Três tipos de memória, três mecanismos
O neurologista Andrew Budson, professor da Universidade de Boston e coautor do livro Why We Forget and How to Remember Better, divide a memória de longo prazo em três categorias: semântica, episódica e procedural.
A memória semântica reúne informações gerais sobre o mundo — como usar um martelo ou distinguir um gato de um cachorro. A episódica registra experiências vividas pelo próprio indivíduo, como o primeiro beijo. Já a memória procedural é responsável por tarefas que se tornam automáticas com a prática, como tocar violão ou andar de bicicleta.
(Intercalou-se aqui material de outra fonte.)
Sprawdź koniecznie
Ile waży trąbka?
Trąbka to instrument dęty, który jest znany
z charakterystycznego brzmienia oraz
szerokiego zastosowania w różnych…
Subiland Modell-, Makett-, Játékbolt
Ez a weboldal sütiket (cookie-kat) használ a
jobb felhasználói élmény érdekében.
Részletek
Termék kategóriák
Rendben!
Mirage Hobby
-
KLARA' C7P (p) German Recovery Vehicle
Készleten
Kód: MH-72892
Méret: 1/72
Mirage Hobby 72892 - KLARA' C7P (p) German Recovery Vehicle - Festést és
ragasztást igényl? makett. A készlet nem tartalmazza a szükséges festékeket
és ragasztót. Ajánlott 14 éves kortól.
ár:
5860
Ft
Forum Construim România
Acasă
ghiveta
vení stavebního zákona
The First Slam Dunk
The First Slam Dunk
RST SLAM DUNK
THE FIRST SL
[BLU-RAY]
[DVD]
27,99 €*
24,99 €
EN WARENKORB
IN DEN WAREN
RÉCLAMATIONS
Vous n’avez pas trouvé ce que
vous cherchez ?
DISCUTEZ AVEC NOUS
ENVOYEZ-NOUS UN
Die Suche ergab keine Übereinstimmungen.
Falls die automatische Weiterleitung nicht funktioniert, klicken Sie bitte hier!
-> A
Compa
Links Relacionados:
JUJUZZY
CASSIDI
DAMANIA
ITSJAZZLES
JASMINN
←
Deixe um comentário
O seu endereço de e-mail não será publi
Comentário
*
Segundo Budson, pedalar é uma atividade motora que depende de estruturas profundas do cérebro: “Andar de bicicleta certamente seria um tipo de atividade motora, e depende de algumas estruturas no interior do cérebro chamadas gânglios basais”, além do cerebelo. “Essas são as regiões-chave, e isso é muito diferente da memória de episódios da nossa vida, como lembrar o jantar de ontem à noite”.
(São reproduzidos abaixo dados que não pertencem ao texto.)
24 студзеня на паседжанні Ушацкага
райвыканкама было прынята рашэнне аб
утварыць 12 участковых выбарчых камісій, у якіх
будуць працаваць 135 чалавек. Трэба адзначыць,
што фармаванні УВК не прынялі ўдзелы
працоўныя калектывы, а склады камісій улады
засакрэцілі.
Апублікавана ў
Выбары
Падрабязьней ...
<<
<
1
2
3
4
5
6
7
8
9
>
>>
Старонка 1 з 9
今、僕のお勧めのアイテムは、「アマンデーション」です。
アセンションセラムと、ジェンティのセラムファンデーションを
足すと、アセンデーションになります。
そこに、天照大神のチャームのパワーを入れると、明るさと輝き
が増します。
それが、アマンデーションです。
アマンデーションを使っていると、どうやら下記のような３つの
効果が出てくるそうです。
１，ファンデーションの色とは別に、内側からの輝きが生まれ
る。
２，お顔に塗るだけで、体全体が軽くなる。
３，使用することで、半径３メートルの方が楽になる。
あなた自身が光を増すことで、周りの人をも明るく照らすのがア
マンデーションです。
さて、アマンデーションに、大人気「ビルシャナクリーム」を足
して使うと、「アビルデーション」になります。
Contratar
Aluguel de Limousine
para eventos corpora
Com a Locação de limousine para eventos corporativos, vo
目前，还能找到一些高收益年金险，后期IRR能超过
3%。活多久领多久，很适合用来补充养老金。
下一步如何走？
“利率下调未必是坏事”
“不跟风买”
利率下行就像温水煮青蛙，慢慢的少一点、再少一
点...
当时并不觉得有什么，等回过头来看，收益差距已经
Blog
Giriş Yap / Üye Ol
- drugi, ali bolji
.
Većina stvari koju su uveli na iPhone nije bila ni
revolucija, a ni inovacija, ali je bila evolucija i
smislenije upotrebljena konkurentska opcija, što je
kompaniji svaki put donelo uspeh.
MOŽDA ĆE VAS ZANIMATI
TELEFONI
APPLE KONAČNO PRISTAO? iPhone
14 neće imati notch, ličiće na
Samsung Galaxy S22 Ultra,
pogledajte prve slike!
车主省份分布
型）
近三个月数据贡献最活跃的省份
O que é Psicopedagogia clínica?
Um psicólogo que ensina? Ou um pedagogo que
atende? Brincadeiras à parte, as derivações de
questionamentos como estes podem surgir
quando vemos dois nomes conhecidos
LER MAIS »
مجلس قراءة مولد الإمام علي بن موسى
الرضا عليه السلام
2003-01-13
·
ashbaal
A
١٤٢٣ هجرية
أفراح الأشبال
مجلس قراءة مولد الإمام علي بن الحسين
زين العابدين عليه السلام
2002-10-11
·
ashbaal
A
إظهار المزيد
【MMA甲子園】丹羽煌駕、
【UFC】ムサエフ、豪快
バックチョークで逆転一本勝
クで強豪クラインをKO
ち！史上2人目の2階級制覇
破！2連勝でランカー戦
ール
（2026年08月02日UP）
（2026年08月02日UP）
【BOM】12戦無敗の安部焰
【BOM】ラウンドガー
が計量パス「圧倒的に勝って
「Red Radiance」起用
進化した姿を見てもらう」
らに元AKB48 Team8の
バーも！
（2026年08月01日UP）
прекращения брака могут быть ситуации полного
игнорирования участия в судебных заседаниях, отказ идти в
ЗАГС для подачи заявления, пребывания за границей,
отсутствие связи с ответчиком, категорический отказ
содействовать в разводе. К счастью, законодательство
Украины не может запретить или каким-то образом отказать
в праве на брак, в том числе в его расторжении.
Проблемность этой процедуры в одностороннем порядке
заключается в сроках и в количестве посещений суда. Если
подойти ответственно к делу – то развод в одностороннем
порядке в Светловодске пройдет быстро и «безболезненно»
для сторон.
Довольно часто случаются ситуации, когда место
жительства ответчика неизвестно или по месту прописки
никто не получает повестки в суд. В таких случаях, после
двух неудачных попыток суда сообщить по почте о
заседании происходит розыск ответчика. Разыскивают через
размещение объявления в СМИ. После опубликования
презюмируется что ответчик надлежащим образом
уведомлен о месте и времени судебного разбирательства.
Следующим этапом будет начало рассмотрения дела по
Resistência ao tempo e plasticidade
As memórias procedurais se deterioram com menor velocidade do que as episódicas: “Nossas memórias procedurais degradam, mas degradam mais lentamente do que as episódicas”, afirma Budson. “Portanto, não há dúvida de que a prática ajuda a mantê-las muito ativas e faz com que retornem mais rapidamente”.
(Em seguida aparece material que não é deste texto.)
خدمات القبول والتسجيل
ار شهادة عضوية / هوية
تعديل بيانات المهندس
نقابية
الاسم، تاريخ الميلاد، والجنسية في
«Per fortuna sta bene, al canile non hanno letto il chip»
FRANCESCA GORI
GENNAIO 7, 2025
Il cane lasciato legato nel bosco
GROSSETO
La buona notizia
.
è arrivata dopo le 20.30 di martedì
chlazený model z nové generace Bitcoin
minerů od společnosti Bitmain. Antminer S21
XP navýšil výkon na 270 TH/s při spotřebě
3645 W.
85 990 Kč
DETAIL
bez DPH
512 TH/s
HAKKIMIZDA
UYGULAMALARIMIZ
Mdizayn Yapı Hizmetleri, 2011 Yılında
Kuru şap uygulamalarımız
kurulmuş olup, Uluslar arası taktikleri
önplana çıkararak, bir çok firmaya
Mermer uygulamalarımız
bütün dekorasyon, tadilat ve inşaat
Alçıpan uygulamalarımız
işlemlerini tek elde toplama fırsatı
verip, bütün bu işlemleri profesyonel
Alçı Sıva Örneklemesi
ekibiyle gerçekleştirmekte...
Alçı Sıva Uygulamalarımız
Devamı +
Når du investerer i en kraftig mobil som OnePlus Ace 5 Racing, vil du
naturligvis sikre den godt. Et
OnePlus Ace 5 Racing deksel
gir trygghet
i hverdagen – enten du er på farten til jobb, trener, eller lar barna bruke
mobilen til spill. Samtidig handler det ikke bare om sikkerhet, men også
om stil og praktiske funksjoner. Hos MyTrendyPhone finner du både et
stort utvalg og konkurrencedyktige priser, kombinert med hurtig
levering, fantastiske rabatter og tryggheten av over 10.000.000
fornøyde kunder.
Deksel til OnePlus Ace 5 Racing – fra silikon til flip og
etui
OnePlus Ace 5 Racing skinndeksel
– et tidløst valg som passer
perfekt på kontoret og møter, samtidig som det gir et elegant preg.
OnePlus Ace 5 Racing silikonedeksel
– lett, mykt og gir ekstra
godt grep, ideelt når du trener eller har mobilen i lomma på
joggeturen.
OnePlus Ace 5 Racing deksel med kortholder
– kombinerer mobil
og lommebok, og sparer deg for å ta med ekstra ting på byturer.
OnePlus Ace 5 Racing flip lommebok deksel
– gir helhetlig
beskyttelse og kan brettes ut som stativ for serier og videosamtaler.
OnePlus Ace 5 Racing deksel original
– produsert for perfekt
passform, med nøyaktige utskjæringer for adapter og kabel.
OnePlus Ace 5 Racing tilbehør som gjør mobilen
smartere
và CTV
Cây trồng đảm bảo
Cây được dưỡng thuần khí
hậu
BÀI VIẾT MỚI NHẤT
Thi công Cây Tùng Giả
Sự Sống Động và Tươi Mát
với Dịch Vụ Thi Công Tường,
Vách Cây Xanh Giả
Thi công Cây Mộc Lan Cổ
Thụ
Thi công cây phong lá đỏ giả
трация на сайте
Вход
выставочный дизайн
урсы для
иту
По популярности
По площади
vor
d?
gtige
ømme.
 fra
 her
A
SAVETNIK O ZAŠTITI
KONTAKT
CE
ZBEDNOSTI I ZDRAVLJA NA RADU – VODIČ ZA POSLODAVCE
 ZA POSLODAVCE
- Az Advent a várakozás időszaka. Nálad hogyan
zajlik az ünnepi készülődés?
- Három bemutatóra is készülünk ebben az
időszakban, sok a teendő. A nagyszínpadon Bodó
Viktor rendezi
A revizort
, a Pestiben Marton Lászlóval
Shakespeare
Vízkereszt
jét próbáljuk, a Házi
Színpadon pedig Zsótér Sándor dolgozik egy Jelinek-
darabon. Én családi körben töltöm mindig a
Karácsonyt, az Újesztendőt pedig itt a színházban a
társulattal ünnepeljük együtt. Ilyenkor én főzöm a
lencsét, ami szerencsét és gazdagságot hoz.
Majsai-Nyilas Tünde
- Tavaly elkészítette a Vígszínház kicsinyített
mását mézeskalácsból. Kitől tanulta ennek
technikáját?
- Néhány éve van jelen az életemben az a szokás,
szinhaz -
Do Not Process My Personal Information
Isso não significa rigidez. Uma vez consolidada a habilidade, o cérebro ainda permite ajustes. Trocar uma bicicleta urbana por uma mountain bike, por exemplo, exige adaptações, mas a base motora permanece acessível. O mesmo ocorre com o uso de computadores: “Quando você compra um computador novo e eles mudaram a tecla Escape de lugar, você consegue se adaptar a isso”, ilustra Budson.
A psicóloga Elizabeth Kensinger, professora do Boston College e coautora do mesmo livro, acrescenta um dado sobre aprendizado: “É muito mais rápido aprender algo pela segunda ou terceira vez do que foi aprender pela primeira. Há algo que está preparando esses caminhos para se estabelecerem muito mais rapidamente”.
Repetição é condição, não garantia
Subir em uma bicicleta uma única vez não é suficiente para consolidar uma memória procedural duradoura. Os circuitos neurais envolvidos na atividade precisam ser reforçados por meio da repetição para que o gesto se torne automático e resistente a longos períodos de inatividade.
A boa notícia, segundo Kensinger, é que a capacidade de formar esse tipo de memória persiste ao longo de toda a vida: “Se você pensar em muitos adultos mais velhos, eles precisam aprender habilidades motoras bastante complexas. Eles podem precisar aprender a usar uma cadeira de rodas que pode ter mecanismos bastante complicados para travar e destravar os freios. Adultos mais velhos são bastante capazes de aprender esse tipo de habilidade procedural também”.
Por que não há estudos diretos sobre ciclismo e memória?
A escassez de pesquisas específicas sobre bicicleta e memória procedural tem razão prática: é difícil monitorar o cérebro de alguém em movimento sobre um veículo, e os relatos dos próprios participantes sobre suas habilidades tendem a ser imprecisos.
Pesquisadores preferem experimentos controlados — como pedir a voluntários que desenhem formas observando as próprias mãos num espelho — por oferecerem condições mais confiáveis de análise.
Vale notar que o ditado poderia ter usado outro exemplo: até a década de 1940, a expressão equivalente se referia à natação.
Foi o crescimento da popularidade do ciclismo que transformou a bicicleta no símbolo universal de habilidade que não se perde.